API changes v2 vs v3 - newscatcher

This guide outlines the key differences between NewsCatcher News API v2 and v3. It provides a technical comparison to help you understand the changes and prepare for migration.

This guide only covers the changes for v2/v3 shared endpoints. To learn about other v3 endpoints, their parameters, and response fields, see the API Reference.

Base API changes

Infrastructure updates

Feature	v2	v3
Base URL	api.newscatcherapi.com/v2	v3-api.newscatcherapi.com/api
Authentication header	x-api-key	x-api-token
Maximum articles/request	100	1,000
Historical data	Since 2019	Since 2019*

All historical data from News API v2 is available in v3. For data collected before July 2023, only the core functionalities are included. Advanced features such as NLP analysis, clustering, and deduplication for this specific time frame can be added upon request.

Available endpoints

v2	v3	Change
`/search`	`/search`	Enhanced with additional filtering capabilities, NLP features, clustering, and deduplication
`/latest_headlines`	`/latest_headlines`	Enhanced with additional filtering capabilities, NLP features, clustering, and deduplication
`/sources`	`/sources`	Enhanced with additional filtering capabilities
	`/authors`	Search by author name
	`/search_by_link`	Search by URL or article ID
	`/search_similar`	Find similar articles
	`/aggregation_count`	Get aggregation count by interval
	`/subscription`	View subscription info

Method support

Both v2 and v3 support GET and POST methods for all endpoints
Multiple value parameter formats:
- v2: Most parameters use comma-separated strings, with some exceptions (e.g., search_in uses underscore-separated strings) regardless of the method
- v3: More consistent formatting:
  - GET: Supports a comma-separated string
  - POST: Supports both a comma-separated string and an array of strings
Single-value parameters maintain their respective formats in both versions

Parameter changes

Renaming

from → from_
to → to_
topic → theme

The topic parameter is removed from the /sources endpoint. Instead, you have new filtering capabilities. To learn more, see Retrieve sources.

== SUPPLIED INFORMATION ==
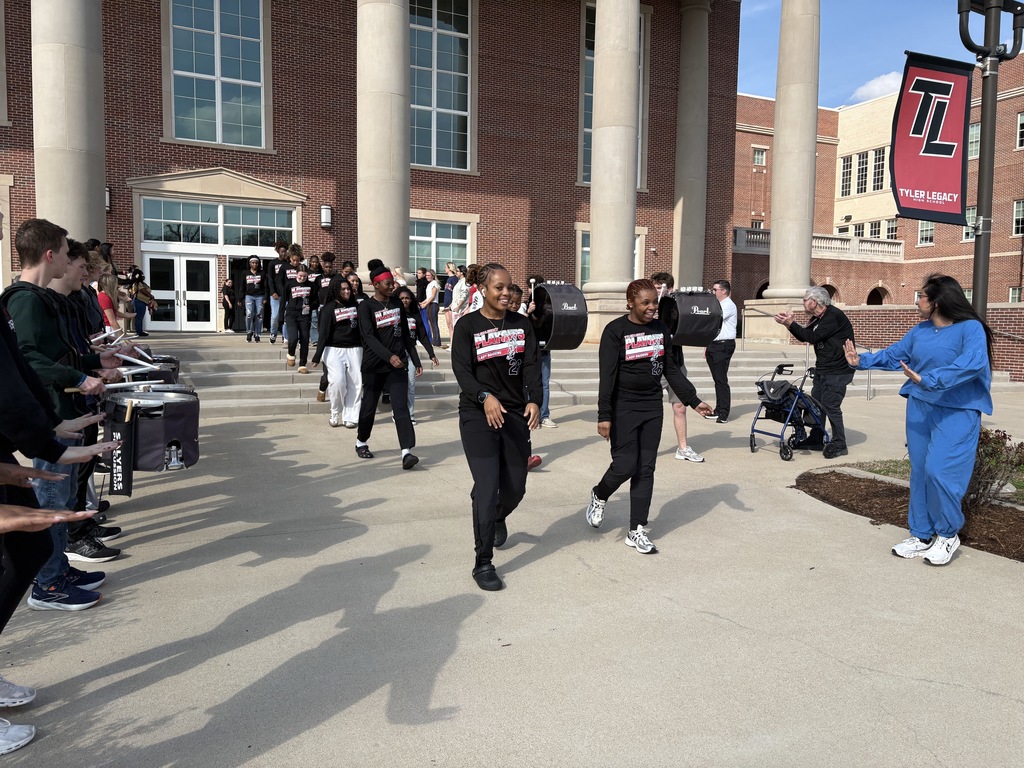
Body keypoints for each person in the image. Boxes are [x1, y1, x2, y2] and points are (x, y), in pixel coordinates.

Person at [844, 274, 993, 566]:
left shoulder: (970, 328)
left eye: (921, 297)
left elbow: (972, 363)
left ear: (937, 301)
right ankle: (922, 534)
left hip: (958, 410)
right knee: (921, 471)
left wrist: (929, 379)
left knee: (941, 472)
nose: (917, 301)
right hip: (920, 406)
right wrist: (862, 361)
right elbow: (895, 356)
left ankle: (948, 535)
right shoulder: (920, 331)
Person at [586, 279, 714, 554]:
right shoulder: (615, 331)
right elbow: (606, 376)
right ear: (630, 302)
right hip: (623, 407)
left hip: (651, 406)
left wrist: (693, 400)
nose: (652, 308)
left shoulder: (660, 329)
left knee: (645, 468)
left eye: (654, 302)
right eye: (645, 302)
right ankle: (600, 494)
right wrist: (604, 415)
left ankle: (636, 529)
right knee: (624, 466)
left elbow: (670, 368)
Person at [451, 263, 541, 591]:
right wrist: (483, 394)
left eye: (509, 287)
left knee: (515, 488)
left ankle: (498, 514)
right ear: (482, 290)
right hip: (478, 414)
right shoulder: (466, 326)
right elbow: (462, 371)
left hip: (515, 413)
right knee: (487, 488)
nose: (505, 293)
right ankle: (483, 561)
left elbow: (532, 364)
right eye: (498, 288)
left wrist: (535, 400)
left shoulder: (522, 324)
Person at [774, 285, 855, 456]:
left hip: (838, 371)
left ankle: (840, 444)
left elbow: (813, 337)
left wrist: (791, 323)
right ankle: (816, 438)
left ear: (815, 302)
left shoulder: (833, 316)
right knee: (816, 405)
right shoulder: (818, 318)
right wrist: (789, 325)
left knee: (830, 405)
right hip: (823, 369)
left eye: (805, 300)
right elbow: (805, 335)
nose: (803, 303)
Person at [355, 266, 421, 469]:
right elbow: (369, 338)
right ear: (376, 285)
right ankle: (361, 441)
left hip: (397, 364)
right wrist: (388, 356)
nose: (392, 286)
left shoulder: (396, 304)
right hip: (374, 366)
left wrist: (415, 360)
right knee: (369, 407)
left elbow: (404, 335)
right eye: (388, 283)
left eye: (393, 282)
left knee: (400, 408)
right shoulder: (366, 307)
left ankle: (406, 452)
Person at [650, 272, 704, 463]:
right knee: (648, 409)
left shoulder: (676, 307)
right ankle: (644, 449)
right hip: (653, 365)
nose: (660, 290)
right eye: (657, 287)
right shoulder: (647, 307)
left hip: (675, 363)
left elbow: (687, 327)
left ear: (670, 289)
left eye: (663, 287)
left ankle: (682, 448)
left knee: (680, 407)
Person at [312, 277, 362, 428]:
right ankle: (335, 412)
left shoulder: (357, 306)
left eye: (348, 289)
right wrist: (317, 355)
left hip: (355, 349)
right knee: (337, 382)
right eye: (343, 289)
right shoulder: (328, 308)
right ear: (335, 290)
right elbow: (324, 334)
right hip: (333, 349)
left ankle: (351, 417)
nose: (347, 291)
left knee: (356, 384)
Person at [397, 287, 439, 425]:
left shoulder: (415, 316)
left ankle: (409, 414)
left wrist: (431, 354)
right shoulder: (394, 315)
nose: (404, 300)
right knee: (398, 385)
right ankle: (396, 412)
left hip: (410, 354)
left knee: (411, 385)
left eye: (407, 298)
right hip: (396, 354)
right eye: (402, 298)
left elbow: (423, 336)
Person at [523, 275, 556, 428]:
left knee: (544, 383)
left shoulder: (548, 305)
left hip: (544, 348)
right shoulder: (523, 306)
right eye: (532, 288)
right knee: (530, 382)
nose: (533, 291)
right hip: (529, 348)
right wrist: (528, 313)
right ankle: (530, 413)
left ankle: (544, 415)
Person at [704, 279, 737, 423]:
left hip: (724, 346)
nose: (713, 292)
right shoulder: (717, 304)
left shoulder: (728, 305)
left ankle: (724, 413)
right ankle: (718, 409)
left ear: (723, 291)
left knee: (721, 379)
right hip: (713, 344)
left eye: (715, 289)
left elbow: (714, 318)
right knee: (717, 379)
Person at [283, 264, 317, 374]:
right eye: (300, 276)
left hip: (305, 315)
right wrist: (280, 317)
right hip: (291, 314)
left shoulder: (311, 285)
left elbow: (316, 300)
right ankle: (291, 354)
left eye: (305, 276)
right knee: (292, 338)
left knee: (304, 339)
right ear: (296, 274)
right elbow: (283, 300)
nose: (302, 278)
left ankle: (302, 364)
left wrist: (310, 306)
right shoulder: (290, 284)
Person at [243, 256, 268, 342]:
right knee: (249, 314)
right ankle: (249, 332)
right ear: (250, 263)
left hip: (259, 296)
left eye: (256, 263)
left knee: (259, 315)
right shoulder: (245, 273)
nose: (255, 264)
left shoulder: (262, 273)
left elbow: (265, 286)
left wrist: (265, 297)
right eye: (253, 263)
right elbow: (242, 286)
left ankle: (257, 334)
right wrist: (240, 298)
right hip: (249, 296)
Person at [269, 242, 289, 344]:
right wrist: (273, 292)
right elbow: (270, 279)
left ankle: (284, 336)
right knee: (275, 316)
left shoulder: (288, 263)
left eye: (285, 251)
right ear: (278, 252)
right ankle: (273, 333)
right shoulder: (272, 263)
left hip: (286, 295)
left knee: (286, 316)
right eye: (282, 251)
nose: (283, 253)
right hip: (276, 295)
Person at [128, 267, 155, 337]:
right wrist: (151, 296)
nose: (143, 276)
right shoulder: (138, 283)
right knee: (139, 317)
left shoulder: (142, 283)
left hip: (143, 302)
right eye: (141, 275)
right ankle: (139, 331)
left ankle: (139, 330)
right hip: (139, 301)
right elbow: (143, 291)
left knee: (140, 316)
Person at [420, 268, 441, 346]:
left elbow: (433, 296)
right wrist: (422, 303)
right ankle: (434, 340)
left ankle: (437, 341)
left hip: (433, 305)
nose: (427, 277)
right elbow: (428, 297)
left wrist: (425, 304)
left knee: (434, 323)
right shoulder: (430, 284)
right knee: (431, 323)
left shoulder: (434, 283)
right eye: (426, 275)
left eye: (429, 275)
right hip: (430, 304)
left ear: (433, 276)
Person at [441, 261, 458, 348]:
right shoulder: (448, 279)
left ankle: (453, 344)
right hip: (446, 304)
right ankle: (451, 342)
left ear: (449, 268)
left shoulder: (454, 279)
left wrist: (451, 305)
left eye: (446, 267)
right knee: (449, 325)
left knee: (452, 324)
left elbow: (456, 294)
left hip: (451, 305)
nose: (445, 269)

== BRIEF 1 ==
From the NewsCatcher API v2 vs v3 guide, list every endpoint that v3 offers but v2 does not.
== BRIEF 2 ==
According to the NewsCatcher API v2 vs v3 guide, which authentication header does v3 use?
== BRIEF 3 ==
Go on with the NewsCatcher API v2 vs v3 guide from where it stops.

== EXPECTED ANSWER 1 ==
`/authors`, `/search_by_link`, `/search_similar`, `/aggregation_count`, `/subscription`

== EXPECTED ANSWER 2 ==
x-api-token

== EXPECTED ANSWER 3 ==
Query parameter (`q`)

Aspect	v2	v3	Change
Required	Yes	Yes	No change
Query operators	✓ Exact match with quotes `"keyword"` ✓ Boolean: `AND`, `OR`, `NOT` ✓ Wildcards: `*` and `?` ✓ Must/Must not: `+` and `-` ✓ Grouping with `()`	Same as v2 plus: ✓ `NEAR` operator ✓ `COUNT` operator	Enhanced operators
Default behavior	Space-separated tokens treated as `AND`	Same as v2	No change

Search fields (`search_in`)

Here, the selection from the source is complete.